§ Data in this exercise:
┄┄┄┄┄┄┄┄┄┄

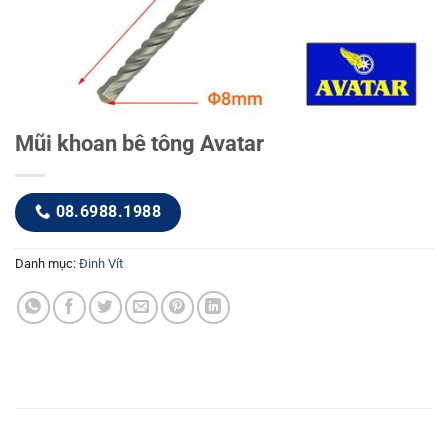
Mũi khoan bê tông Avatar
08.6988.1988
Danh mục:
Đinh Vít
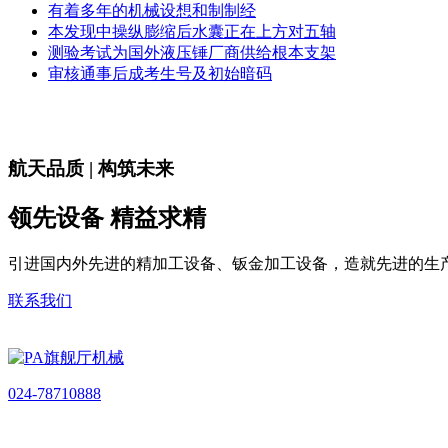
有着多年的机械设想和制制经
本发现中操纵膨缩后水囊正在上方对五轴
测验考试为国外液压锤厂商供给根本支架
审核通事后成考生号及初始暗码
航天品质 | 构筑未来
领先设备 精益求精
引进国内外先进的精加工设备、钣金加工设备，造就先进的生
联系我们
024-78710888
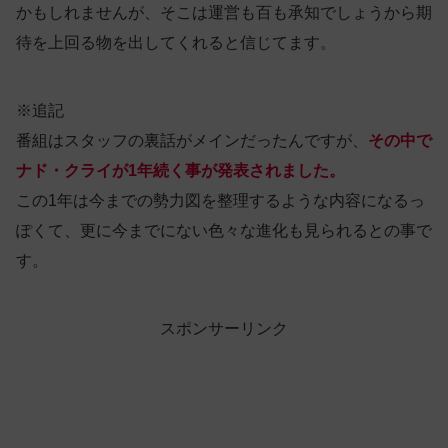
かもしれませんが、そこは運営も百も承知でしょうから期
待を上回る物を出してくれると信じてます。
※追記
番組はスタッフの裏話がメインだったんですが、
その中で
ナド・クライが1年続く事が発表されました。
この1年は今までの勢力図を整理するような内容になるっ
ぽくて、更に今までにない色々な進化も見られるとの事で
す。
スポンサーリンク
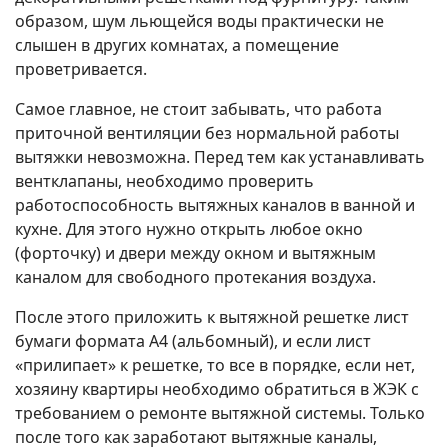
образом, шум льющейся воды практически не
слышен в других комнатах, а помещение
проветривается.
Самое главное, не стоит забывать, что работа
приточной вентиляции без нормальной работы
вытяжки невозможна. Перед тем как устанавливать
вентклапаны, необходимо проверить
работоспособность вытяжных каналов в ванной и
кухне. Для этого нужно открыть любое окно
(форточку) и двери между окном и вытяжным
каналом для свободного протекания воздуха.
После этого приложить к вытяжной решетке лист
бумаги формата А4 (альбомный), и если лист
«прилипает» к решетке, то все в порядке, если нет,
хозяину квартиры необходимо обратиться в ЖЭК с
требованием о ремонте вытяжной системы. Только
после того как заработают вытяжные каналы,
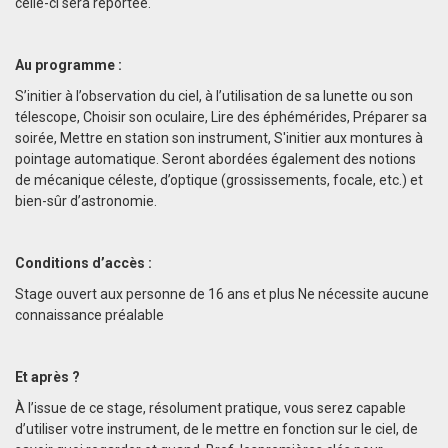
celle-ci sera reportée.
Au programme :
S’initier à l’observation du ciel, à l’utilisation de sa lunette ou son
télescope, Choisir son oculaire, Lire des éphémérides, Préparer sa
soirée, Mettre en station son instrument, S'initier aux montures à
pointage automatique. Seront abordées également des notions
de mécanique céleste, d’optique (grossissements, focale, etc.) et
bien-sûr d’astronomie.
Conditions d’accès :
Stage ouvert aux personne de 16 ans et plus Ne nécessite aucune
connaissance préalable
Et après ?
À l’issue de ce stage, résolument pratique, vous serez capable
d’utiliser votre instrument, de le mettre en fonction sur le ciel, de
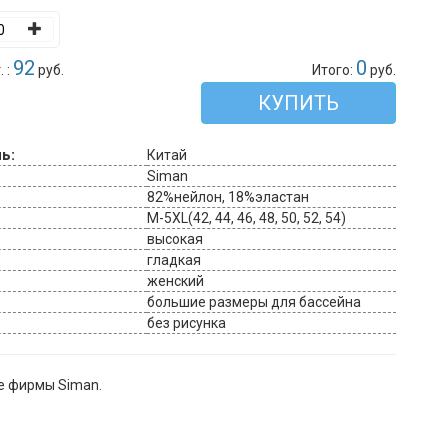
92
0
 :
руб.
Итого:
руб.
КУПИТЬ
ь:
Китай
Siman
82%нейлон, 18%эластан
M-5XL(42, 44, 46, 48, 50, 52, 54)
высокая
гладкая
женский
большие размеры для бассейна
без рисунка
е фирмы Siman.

┄┄┄┄┄┄┄┄┄┄

§ Your objective: Convert the text read from every page in the material above into a JSON list of strings, one string per line and no blank lines. Leave the pictures out of the answer.

§ Exercise output:
[
  "Mũi khoan bê tông Avatar",
  "08.6988.1988",
  "Danh mục:",
  "Đinh Vít",
  "有着多年的机械设想和制制经",
  "本发现中操纵膨缩后水囊正在上方对五轴",
  "测验考试为国外液压锤厂商供给根本支架",
  "审核通事后成考生号及初始暗码",
  "航天品质 | 构筑未来",
  "领先设备 精益求精",
  "引进国内外先进的精加工设备、钣金加工设备，造就先进的生",
  "联系我们",
  "024-78710888",
  "かもしれませんが、そこは運営も百も承知でしょうから期",
  "待を上回る物を出してくれると信じてます。",
  "※追記",
  "番組はスタッフの裏話がメインだったんですが、",
  "その中で",
  "ナド・クライが1年続く事が発表されました。",
  "この1年は今までの勢力図を整理するような内容になるっ",
  "ぽくて、更に今までにない色々な進化も見られるとの事で",
  "す。",
  "スポンサーリンク",
  "образом, шум льющейся воды практически не",
  "слышен в других комнатах, а помещение",
  "проветривается.",
  "Самое главное, не стоит забывать, что работа",
  "приточной вентиляции без нормальной работы",
  "вытяжки невозможна. Перед тем как устанавливать",
  "вентклапаны, необходимо проверить",
  "работоспособность вытяжных каналов в ванной и",
  "кухне. Для этого нужно открыть любое окно",
  "(форточку) и двери между окном и вытяжным",
  "каналом для свободного протекания воздуха.",
  "После этого приложить к вытяжной решетке лист",
  "бумаги формата А4 (альбомный), и если лист",
  "«прилипает» к решетке, то все в порядке, если нет,",
  "хозяину квартиры необходимо обратиться в ЖЭК с",
  "требованием о ремонте вытяжной системы. Только",
  "после того как заработают вытяжные каналы,",
  "celle-ci sera reportée.",
  "Au programme :",
  "S’initier à l’observation du ciel, à l’utilisation de sa lunette ou son",
  "télescope, Choisir son oculaire, Lire des éphémérides, Préparer sa",
  "soirée, Mettre en station son instrument, S'initier aux montures à",
  "pointage automatique. Seront abordées également des notions",
  "de mécanique céleste, d’optique (grossissements, focale, etc.) et",
  "bien-sûr d’astronomie.",
  "Conditions d’accès :",
  "Stage ouvert aux personne de 16 ans et plus Ne nécessite aucune",
  "connaissance préalable",
  "Et après ?",
  "À l’issue de ce stage, résolument pratique, vous serez capable",
  "d’utiliser votre instrument, de le mettre en fonction sur le ciel, de",
  "92",
  "0",
  " :",
  "руб.",
  "Итого:",
  "руб.",
  "КУПИТЬ",
  "ь:",
  "Китай",
  "Siman",
  "82%нейлон, 18%эластан",
  "M-5XL(42, 44, 46, 48, 50, 52, 54)",
  "высокая",
  "гладкая",
  "женский",
  "большие размеры для бассейна",
  "без рисунка",
  "е фирмы Siman."
]